Among honorable humans, the sucker punch is not highly regarded. The attacker, it seems, is taking advantage of the victim’s defenselessness, distractedness or lack of awareness — if there is such a thing as a fair fight, the sucker punch is not part of it. Merriam-Webster: “to hit (a person) suddenly and usually without any obvious reason”; “to punch (a person) suddenly without warning and often without apparent provocation.” In the Urban Dictionary, the sucker punch is “easily confused with a … ‘bitch move.’” Boxers have been suspended and charged with assault for sucker punches; cities have been terrified by gangs of teenagers reportedly deploying it.
But after a white Trump supporter sucker-punched a black Trump protester at a rally in Fayetteville, N.C., earlier this week, some Trump supporters took to cable news, social media and reporters’ email inboxes to support John McGraw, the 78-year-old man who allegedly struck 26-year-old Rakeem Jones at the Crown Coliseum on March 9. Some defended McGraw’s reported actions by invoking race, blaming interlopers at Trump rallies or blaming the liberal news media.

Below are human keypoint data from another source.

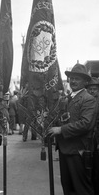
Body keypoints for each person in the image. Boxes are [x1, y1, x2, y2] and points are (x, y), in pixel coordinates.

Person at [47, 63, 96, 195]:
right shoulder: (67, 98)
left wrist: (61, 130)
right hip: (65, 149)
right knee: (67, 187)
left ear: (85, 81)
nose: (73, 81)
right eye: (72, 78)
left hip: (78, 151)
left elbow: (86, 124)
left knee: (81, 188)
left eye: (77, 78)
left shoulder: (88, 99)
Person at [86, 77, 99, 195]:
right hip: (88, 140)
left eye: (95, 89)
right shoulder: (87, 102)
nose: (92, 91)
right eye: (90, 89)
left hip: (97, 139)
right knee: (88, 166)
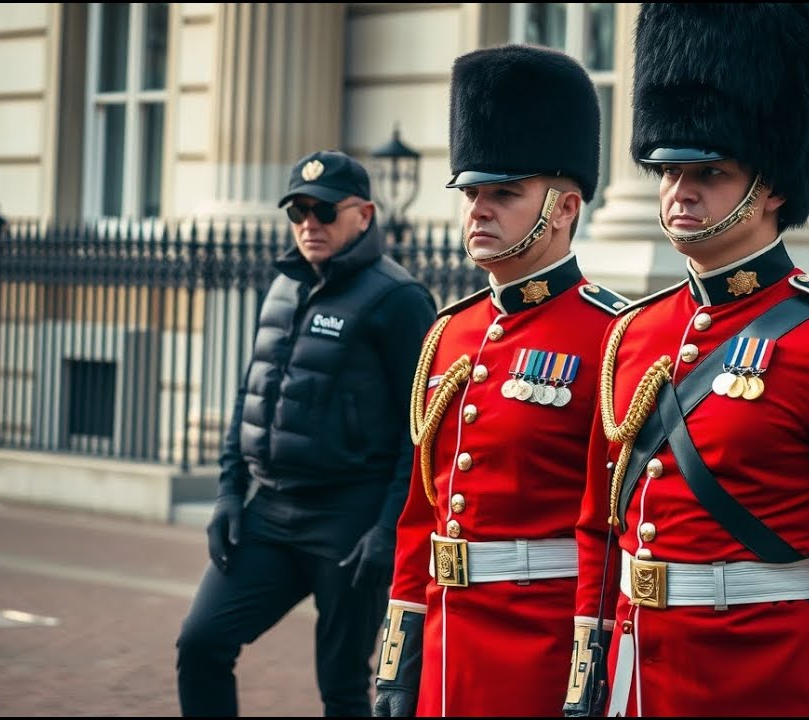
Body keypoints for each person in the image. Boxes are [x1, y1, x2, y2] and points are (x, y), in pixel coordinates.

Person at [560, 5, 809, 717]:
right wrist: (589, 669)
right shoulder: (635, 333)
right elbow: (604, 525)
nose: (678, 190)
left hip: (766, 680)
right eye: (667, 169)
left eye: (707, 171)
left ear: (771, 185)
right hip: (637, 678)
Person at [371, 44, 630, 717]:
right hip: (445, 635)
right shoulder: (449, 333)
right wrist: (398, 664)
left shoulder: (611, 336)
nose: (479, 210)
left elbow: (609, 530)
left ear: (565, 208)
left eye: (504, 193)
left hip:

Trump himself did not condemn the attack when asked about it during the Republican debate Thursday night. The most he could bring himself to say was he did not “condone” violence at his rallies, though he publicly said of a protester at one rally, to wild cheers, that “I’d like to punch him in the face, I tell ya.”

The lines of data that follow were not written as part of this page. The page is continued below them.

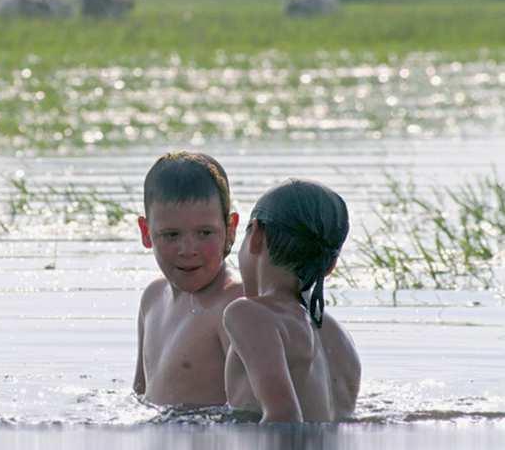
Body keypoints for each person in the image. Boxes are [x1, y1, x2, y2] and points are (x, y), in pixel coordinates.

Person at [224, 178, 361, 423]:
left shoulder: (248, 314)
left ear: (255, 234)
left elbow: (284, 417)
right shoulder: (340, 339)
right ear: (330, 266)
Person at [133, 151, 242, 407]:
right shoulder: (152, 299)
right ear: (146, 232)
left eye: (205, 233)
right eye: (171, 235)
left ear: (231, 229)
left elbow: (257, 409)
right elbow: (139, 395)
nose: (188, 249)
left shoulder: (235, 306)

Perhaps the most prominent McGraw backer was Andy Dean, a Trump supporter who sometimes appears on CNN.
“Well first off, that’s guy’s 78 and throwing a punch like that?” Dean said, as Slate noted. “At his age, I must say that this is very, very interesting.” He added: “Why is it that at Trump rallies liberals come and create chaos? … At that age, that looks like good exercise. … At 78, it’s somewhat impressive.”
On Facebook, the group “Prayers for John McGraw” appeared. Reached through Facebook, a person who claimed to be one of the group’s administrators wrote: “He punched an officious intermeddler.” The person added: “It’s not like this was a BLM protest. Just a little poke on the beak. Cheapest lesson in manners this kid can get.” (The person refused to speak with The Washington Post by phone, then claimed: “I’m actually a Bernie Sanders supporter and I hate Trump’s fan base and made this page to make them look bad.”)

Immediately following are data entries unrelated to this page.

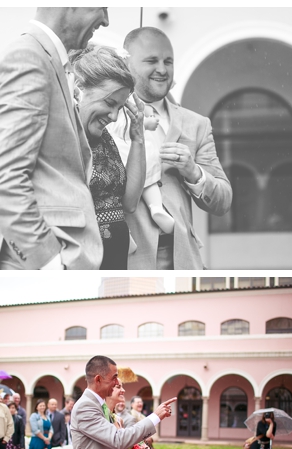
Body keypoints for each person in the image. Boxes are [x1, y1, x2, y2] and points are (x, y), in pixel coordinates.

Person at [0, 8, 108, 270]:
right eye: (102, 6)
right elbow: (3, 180)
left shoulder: (47, 60)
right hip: (40, 266)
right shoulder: (28, 57)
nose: (107, 20)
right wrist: (49, 262)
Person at [113, 27, 232, 270]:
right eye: (151, 61)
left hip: (183, 259)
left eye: (168, 61)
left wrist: (194, 172)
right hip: (127, 257)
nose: (162, 69)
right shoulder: (110, 115)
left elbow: (223, 201)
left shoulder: (197, 124)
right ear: (127, 64)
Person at [71, 45, 147, 270]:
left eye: (121, 107)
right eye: (110, 103)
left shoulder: (104, 139)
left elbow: (130, 203)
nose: (114, 117)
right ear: (80, 88)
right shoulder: (64, 137)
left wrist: (138, 138)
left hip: (115, 260)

Responses on Twitter included: “A sucker punch does not constitute a beating. ‘Try’ to be accurate once in a while, mmkay?” And: “An old man punked a younger guy. Their race is insignificant to the story. Unless you’re the Post of course.” And: “They went looking for trouble! … Looks like a setup, the news media acts like they were innocent bystanders.” And: “Yeah, a 78 year old man who felt threatened threw a punch. Why is race always as issue with you?”
McGraw himself was not shy about defending his alleged actions.
“You bet I liked it,” he told “Inside Edition” when asked about the rally. “Clocking the hell out of that big mouth.” Of the victim, he said: “We don’t know if he’s ISIS. We don’t know who he is, but we know he’s not acting like an American and cussing me … and sticking his face in my head. If he wants it laid out, I laid it out.” He added: “He deserved it. The next time we see him, we might have to kill him. We don’t know who he is. He might be with a terrorist organization.”
Asked about the punch by CNN’s Jake Tapper at Thursday night’s Republican debate in Miami, Trump condemned the violence. Mostly. Here was the exchange:
TAPPER: Earlier today, a man was arrested and charged with assault after sucker-punching a protester in the face at your rally in Fayetteville, North Carolina. This is hardly the first incident of violence breaking out at one of your rallies.
Today, Hillary Clinton, your potential general election opponent, clearly indicated she sees this as an issue for the campaign. She said, quote, “this kind of behavior is repugnant. We set the tone for our campaigns, we should encourage respect, not violence.” Do you believe that you’ve done anything to create a tone where this kind of violence would be encouraged?
TRUMP: I hope not. I truly hope not. I will say this. We have 25 [thousand], 30,000 people — you’ve seen it yourself. People come with tremendous passion and love for the country, and when they see protest — in some cases — you know, you’re mentioning one case, which I haven’t seen, I heard about it, which I don’t like. But when they see what’s going on in this country, they have anger that’s unbelievable. They have anger.
They love this country. They don’t like seeing bad trade deals, they don’t like seeing higher taxes, they don’t like seeing a loss of their jobs where our jobs have just been devastated. And I know — I mean, I see it. There is some anger. There’s also great love for the country. It’s a beautiful thing in many respects. But I certainly do not condone that at all, Jake.